Hello dear reader(s)!
As you may or may not be able to tell by my recent posts, I’ve been in a terribly foul mood lately. Not a fowl mood, I’m not a huge fan of duck…too greasy every time I’ve had it. Just a bad mood. I’d say blame it on my running low on Ativan, forcing a faster taper than I intended, because I miscalculated, and the doctor’s office isn’t open to get me a prescription, and I can’t transfer my out-of-state prescription because of the stupid War On Drugs…but then I’d be using my illness as an excuse for my behavior, and I hate that. Even if it does affect behavior, I like to think I’m in control enough to recognize it. I like to think…
Anyway, I’m going to tell you how I stop the downward spiral once I finally do recognize where I’ve been heading. I am not a doctor, so this is not medical advice. And I recognize that not everyone responds the same way to things. I also recognize that many of our illnesses are vastly different and so what works for mine may not work for yours. In short, this isn’t one of those, “Be positive (because that is so easy) and count your blessings posts.”
But, these things seem to help me pull out before I hit the depths. Maybe they’ll help you too, maybe not. But wouldn’t it be cool if it did? No? Okay then, but I think it would.
- Vent No, not the thing in your vehicle that lets air in, I mean, venting off my frustration as a pressure cooker vents off steam. Excellent for preventing unsightly explosions. As you may have noticed, I have this one down pat. Who’s Pat? Saint Pat Rick? Despite my best efforts, I am going to be exposed to terrible things. The news is a negative propaganda machine with the obvious goal of bringing the worst side of humanity to light, and reinforcing it. So I absorb it, and it sucks. So instead of letting it suck, I blow it out. I try to place a message, rather than just telling everyone how bad things are, because I don’t want to contribute to the wheel o’ humans suck. We don’t. Or maybe we do, but that is really none of our business, is it? But we aren’t bad. There are bad people, but we aren’t bad.
- Seek the positive For every negative thing I come across, I have found that if I really try, I can find 3 positive things. If I don’t actively seek out the positive, then down I go. It requires constant effort, and can be pretty exhausting.
- Get rest If I can rest, I feel quite a bit better after. This one is very much easier said than done. I am not very good at stopping the spinning “wheel in the sky keeps on turnin’.” No, wait, the spinning thoughts in my head.
- Laugh Is it my best medicine?
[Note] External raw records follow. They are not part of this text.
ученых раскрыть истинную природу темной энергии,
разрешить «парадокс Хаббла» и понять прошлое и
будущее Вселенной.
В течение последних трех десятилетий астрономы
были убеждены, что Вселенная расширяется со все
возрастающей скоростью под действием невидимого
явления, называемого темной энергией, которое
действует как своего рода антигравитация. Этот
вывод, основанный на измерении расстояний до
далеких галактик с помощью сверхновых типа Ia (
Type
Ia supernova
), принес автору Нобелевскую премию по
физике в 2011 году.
No, I have prescriptions for that. But is it good medicine? For me anyway. I will seek out comedy specials on Netflix, or I will watch episodes of The IT Crowd over and over and over again. For my wife, it is that and I love Lucy. In fact, if I love Lucy is not on in the morning, it is not a good day for her. We all have our coping mechanisms. If hers is a crazy red-head and her equally crazy husband, then I’ll take it.
- Music Either listening, or when I can…playing it.
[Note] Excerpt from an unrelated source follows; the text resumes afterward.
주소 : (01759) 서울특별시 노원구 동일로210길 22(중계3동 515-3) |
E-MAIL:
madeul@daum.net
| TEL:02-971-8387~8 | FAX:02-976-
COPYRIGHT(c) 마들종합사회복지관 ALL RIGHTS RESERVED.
Not the best song we played, or the best we played it, but the only video I can find.
- Sex Duh. Should go without saying, but it makes people uncomfortable and I think that is a shame, so I say it.
- Breath focus So, so hard for me. I have spent my entire life being told how important it is to be able to multi-task…and I got damn good at it. This is a huge issue, in western culture, I think. We multi-task and multi-task because corporations want as little employees as possible, and so we have forgotten how to focus. I keep practicing though, and occasionally, though rarely, I get it. I’m going to keep trying in this one, because it can be pretty awesome if I do manage to get it. That is…if I don’t just get tired, but not sleepy.
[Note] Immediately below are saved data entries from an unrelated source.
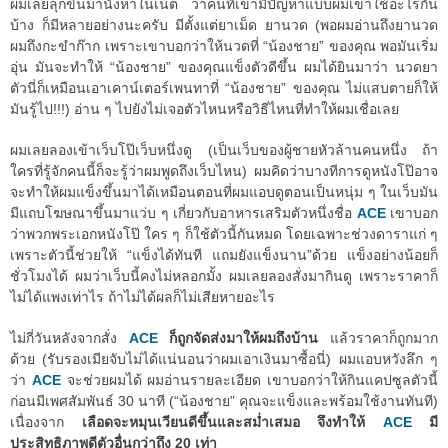
ผมเลยลุกขึ้นมานั่งหาในเน็ต ว่าคนที่เขามีปัญหาแบบผมเขาใช้อะไรกัน
บ้าง ก็มีหลายอย่างนะครับ มีตั้งแต่ยาเม็ด ยานวด (พอผมอ่านถึงยานวด
ผมถึงกะขำก๊าก เพราะเขาบอกว่าให้นวดที่ “น้องชาย” ของคุณ พอมันเริ่ม
อุ่น มันจะทำให้ “น้องชาย” ของคุณแข็งตัวดีขึ้น ผมได้ยินมาว่า นวดยา
ตัวนี่ก็เหมือนเอาเคาน์เตอร์เพนทาที่ “น้องชาย” ของคุณ ไม่แสบตายก็ให้
มันรู้ไป!!!) อ่าน ๆ ไปยังไม่เจอตัวไหนหรือวิธีไหนที่ทำให้ผมเชื่อเลย
ผมเลยลองเข้าเว็บโป๊เว็บหนึ่งดู (เป็นเว็บของผู้ชายหัวล้านคนหนึ่ง ถ้า
ใครที่รู้จักคนนี้ก็จะรู้ว่าผมพูดถึงเว็บไหน) ผมคิดว่าบางทีการดูหนังโป๊อาจ
จะทำให้ผมแข็งขึ้นมาได้เหมือนตอนที่ผมแอบดูตอนเป็นหนุ่ม ๆ ในเว็บมัน
มีแถบโฆษณาขึ้นมาแว่บ ๆ เกี่ยวกับอาหารเสริมตัวหนึ่งชื่อ
ACE
เขาบอก
ว่าพวกพระเอกหนังโป๊ ใคร ๆ ก็ใช้ตัวนี้กันหมด โดยเฉพาะช่วงดาราแก่ ๆ
เพราะตัวนี้ช่วยให้ “แข็งได้ทันที แถมยังแข็งนาน”ด้วย แข็งอย่างน้อยก็
ชั่วโมงได้ ผมว่าเว็บนี้คงไม่หลอกมั้ง ผมเลยลองสั่งมากินดู เพราะราคาก็
ไม่ได้แพงเท่าไร ถ้าไม่ได้ผลก็ไม่เสียหายอะไร
ไม่กี่วันหลังจากสั่ง
ACE
ก็ถูกจัดส่งมาให้ผมถึงบ้าน
แล้วราคาก็ถูกมาก
ด้วย (รับรองเมียจับไม่ได้แน่นอนว่าผมเอาเงินมาซื้อนี่) ผมแอบหวังลึก ๆ
ว่า
ACE
จะช่วยผมได้ ผมอ่านรายละเอียด เขาบอกว่าให้กินแคปซูลตัวนี้
ก่อนมีเพศสัมพันธ์ 30 นาที (“น้องชาย” คุณจะแข็งและพร้อมใช้งานทันที)
เนื่องจาก
เลือดจะหมุนเวียนดีขึ้นและสม่ำเสมอ จึงทำให้
ACE
มี
ประสิทธิภาพดีตัวอื่นกว่าถึง 20 เท่า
- Exercise Another easier said than done. My fatigue is very fatiguing. That said, occasionally I will get a spike and take full advantage by exercising until I am back to being fatigued. But at least it is a better feeling fatigue. A less fatiguing fatigue, if you will. Or if you won’t, it’s up to you.
- Reading all your posts I am pretty scared to be around a lot of people with my immune system still being messed up. (Messed up is a technical medical term.) So I don’t get out amongst the world much. You people (what do you mean by You People?) make me feel like it isn’t just my wife and I in our own messed up bubble of messed upness.
So from the bottom of my left ventricle, I thank you for the free therapy.